No entanto, o pequeno garoto, também de 4 anos, é deficiente mental e está na escola dita para "normais", por meio do programa de inclusão social de portadores de deficiência. Mas para aquelas mães, super cuidadosas e responsáveis, isso é um absurdo. Com esse pensamento firme e, como não receberam apoio da escola para o pedido de retirada do "monstro" , elas se reuniram e fizeram um abaixo-assinado. Não contentes, procuraram vários órgãos para conseguir apoio. Em vão.

Alegando que crianças "normais" não podem se relacionar com "anormais", elas fizeram o barraco. Disseram absurdos que até tenho medo de repetir. Entrei na escola, e o que vi foram várias crianças "normais" batendo umas nas outras, como sempre acontece nessa idade.

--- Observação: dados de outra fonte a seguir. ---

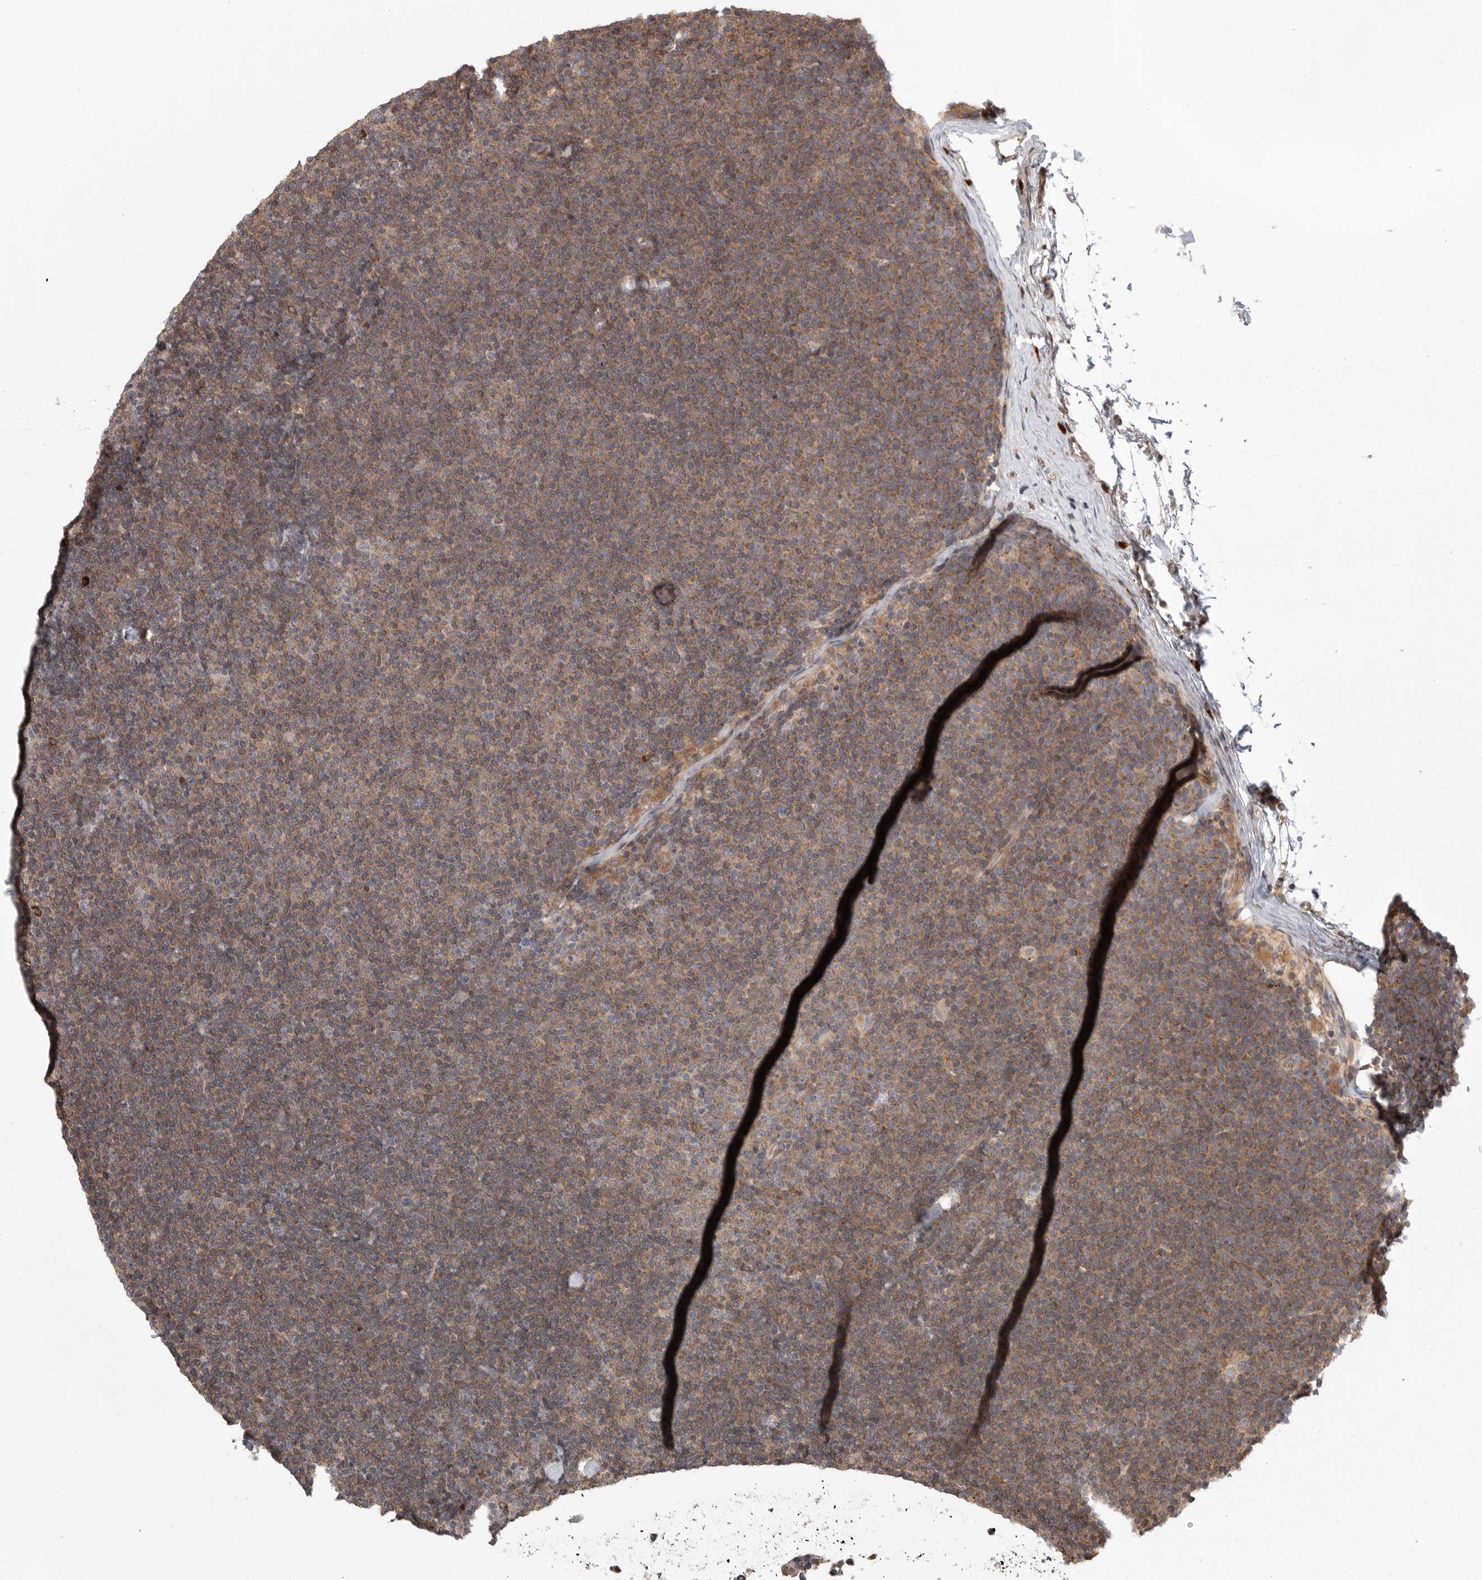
{"staining": {"intensity": "moderate", "quantity": ">75%", "location": "cytoplasmic/membranous"}, "tissue": "lymphoma", "cell_type": "Tumor cells", "image_type": "cancer", "snomed": [{"axis": "morphology", "description": "Malignant lymphoma, non-Hodgkin's type, Low grade"}, {"axis": "topography", "description": "Lymph node"}], "caption": "Human lymphoma stained with a protein marker shows moderate staining in tumor cells.", "gene": "OXR1", "patient": {"sex": "female", "age": 53}}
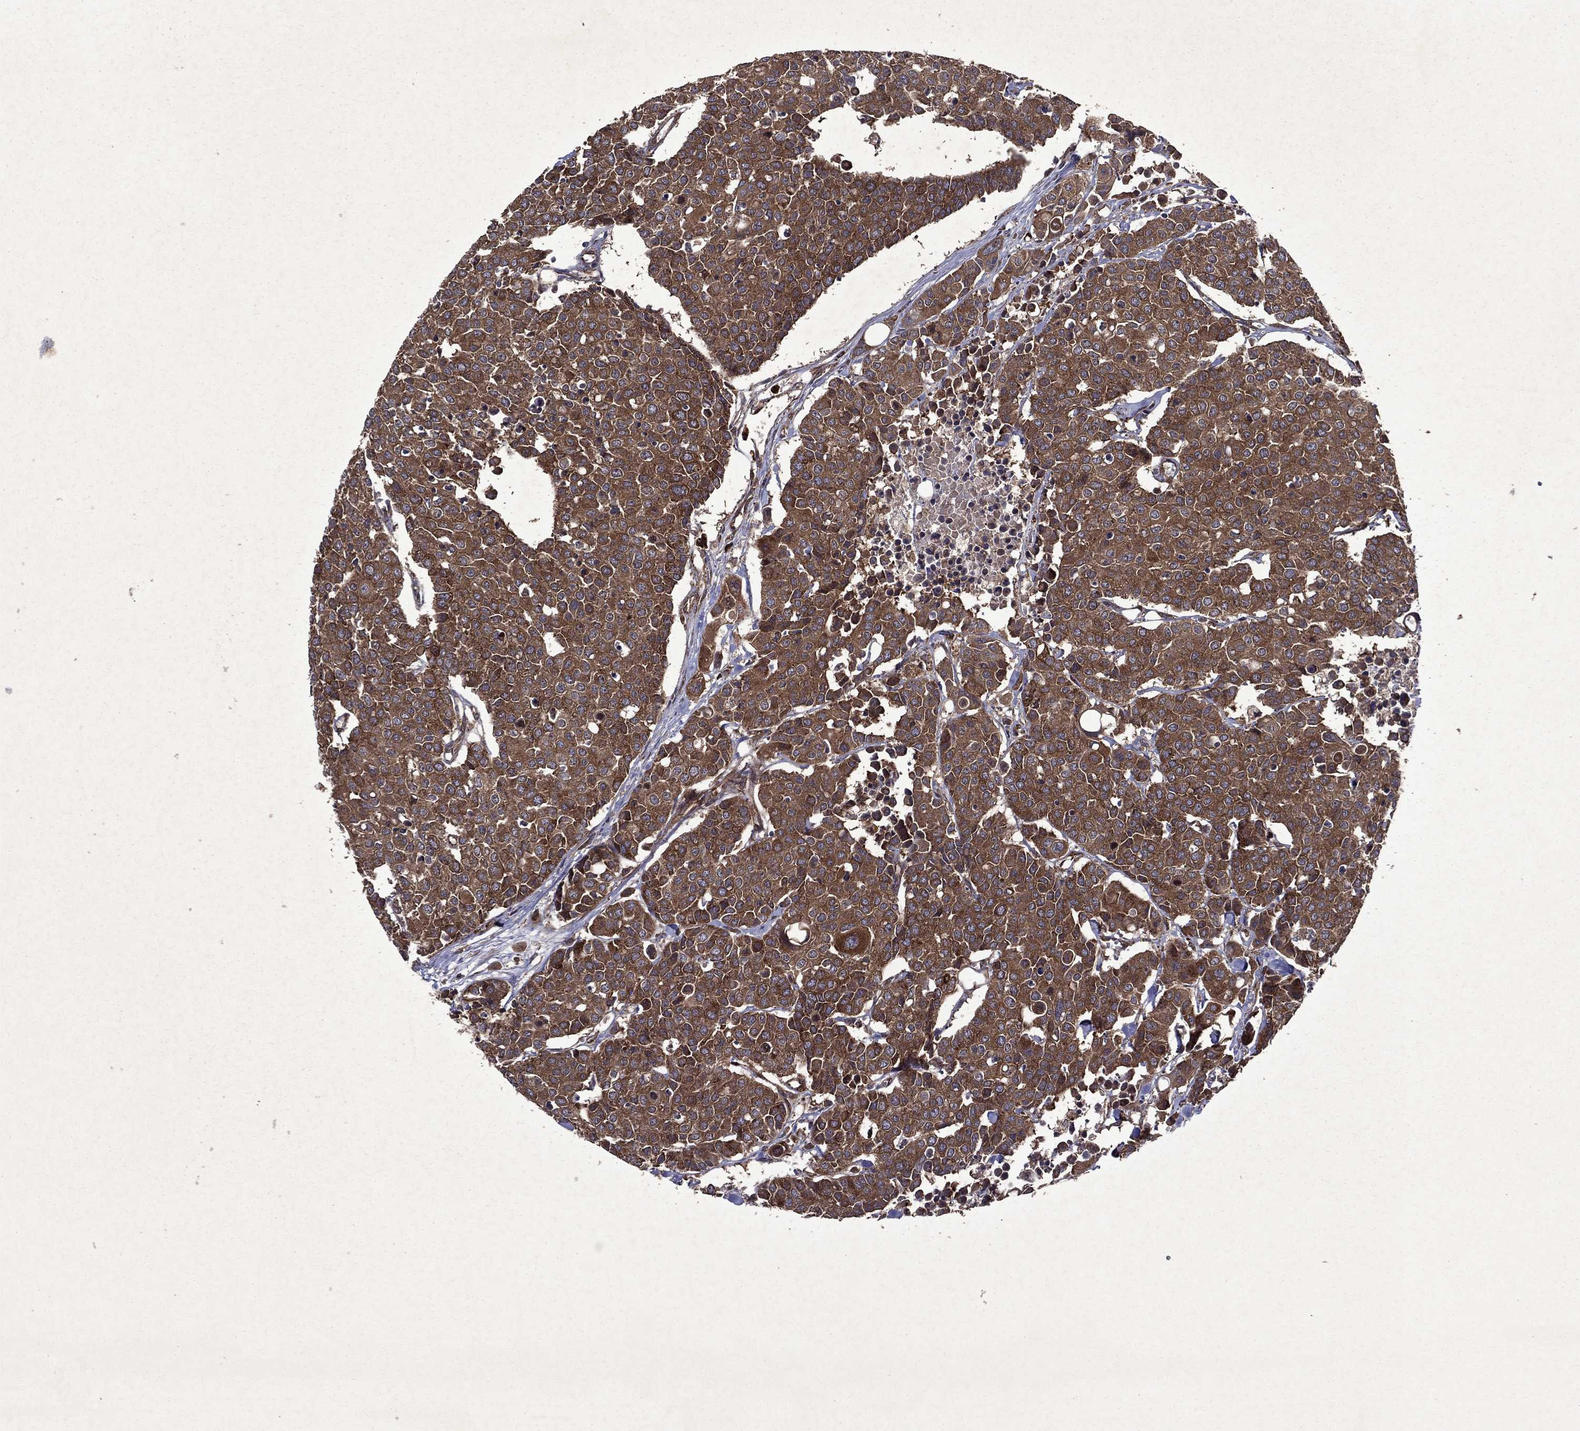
{"staining": {"intensity": "strong", "quantity": ">75%", "location": "cytoplasmic/membranous"}, "tissue": "carcinoid", "cell_type": "Tumor cells", "image_type": "cancer", "snomed": [{"axis": "morphology", "description": "Carcinoid, malignant, NOS"}, {"axis": "topography", "description": "Colon"}], "caption": "About >75% of tumor cells in human carcinoid (malignant) reveal strong cytoplasmic/membranous protein expression as visualized by brown immunohistochemical staining.", "gene": "EIF2B4", "patient": {"sex": "male", "age": 81}}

E o "monstro" não me bateu, em vez de mordidas, ele me recebeu com abraços e beijos.

Na hora, voltei à minha infância. Quando pequena, brincava com uma menina, um pouco mais velha do que eu, que tinha Síndrome de Down. Éramos vizinhas e amigas. Como não sabia da deficiência dela, achava que ela era estrangeira. Conversando com a minha mãe sobre isso, ela me disse que deixou que eu descobrisse sozinha que a minha vizinha era deficiente mental. E foi sozinha que descobri. Aliás, nem lembro como descobri. O fato é que, para mim, isso nunca fez diferença. Hoje, digo com todas as letras, que essa aproximação ajudou no desenvolvimento desta minha amiga especial e, muito mais do que isso, me tornou uma adulta melhor.

2 de junho de 2009

A primeira história

Para inaugurar o blog e aproveitando que o assunto está fresco, lá vai uma das minhas histórias. Mesmo ouvindo a rádio, TV e comentários, que o avião que saíra do Rio de Janeiro com destino a Paris tinha desaparecido, não achei que a bomba estouraria na minha mão. Mas estorou. Eu, que cheguei ao trabalho relaxada - resultado de duas horas da aula de natação -, experimentei uma tensão nunca antes sentida. Daquelas que a gente acha que o coração vai parar a qualquer momento (sempre acho isso, principalmente às 16h, quando o fechamento da edição está prestes a começar). Mas desta vez juro que o "trem" foi feio.

Pois bem, sobrou para a repórter aqui sair à procura dos mineiros que estavam (ou estão) no voo 447. Quem dera se a lista já estivesse em minhas mãos, com todos os nomes, nacionalidades, regiões etc e etc. Não. Restou a mim a busca incansável que ora se fazia por telefone, ora pelo noticiário da TV, ora a rádio e sempre a internet (eta meio fantástico). Com apenas um nome e a cidade do indivíduo, fui atrás da família , mesmo sabendo que uma entrevista seria impossível.

Uma hora e meia de viagem, comprovei o que eu esperava: os familiares não queriam falar. É claro. Quem quer dizer algo à imprensa numa hora dessas? E, pra variar, fiquei plantada na porta da casa dos pais do desaparecido no voo e, em vez de novas notícias, xingamentos e desaforos que tive que levar para casa. Mas, como manda a tradição jornalística, não desisti. Sai andando pela cidade afora e, com algumas informações ali e acolá, cheguei a uma outra fonte. Bingo. Correria, adrenalina a mil e pronto: texto enviado.

Mas não demorei muito para repensar o papel da mídia numa situação como essa. A dor dos familiares em jogo, as perguntas cretinas e cruéis. Até o momento não se sabia o que realmente havia acontecido, mesmo que já se supunha que se tratava de uma tragédia. E nós, profissionais do meio, cientes de que o profissionalismo muitas vezes perde o bom senso, usamos a cara de pau para cumprir a obrigação de informar nem que seja por segundos. No entanto, os desaforos escancarados e levados pra casa perduram por muito tempo.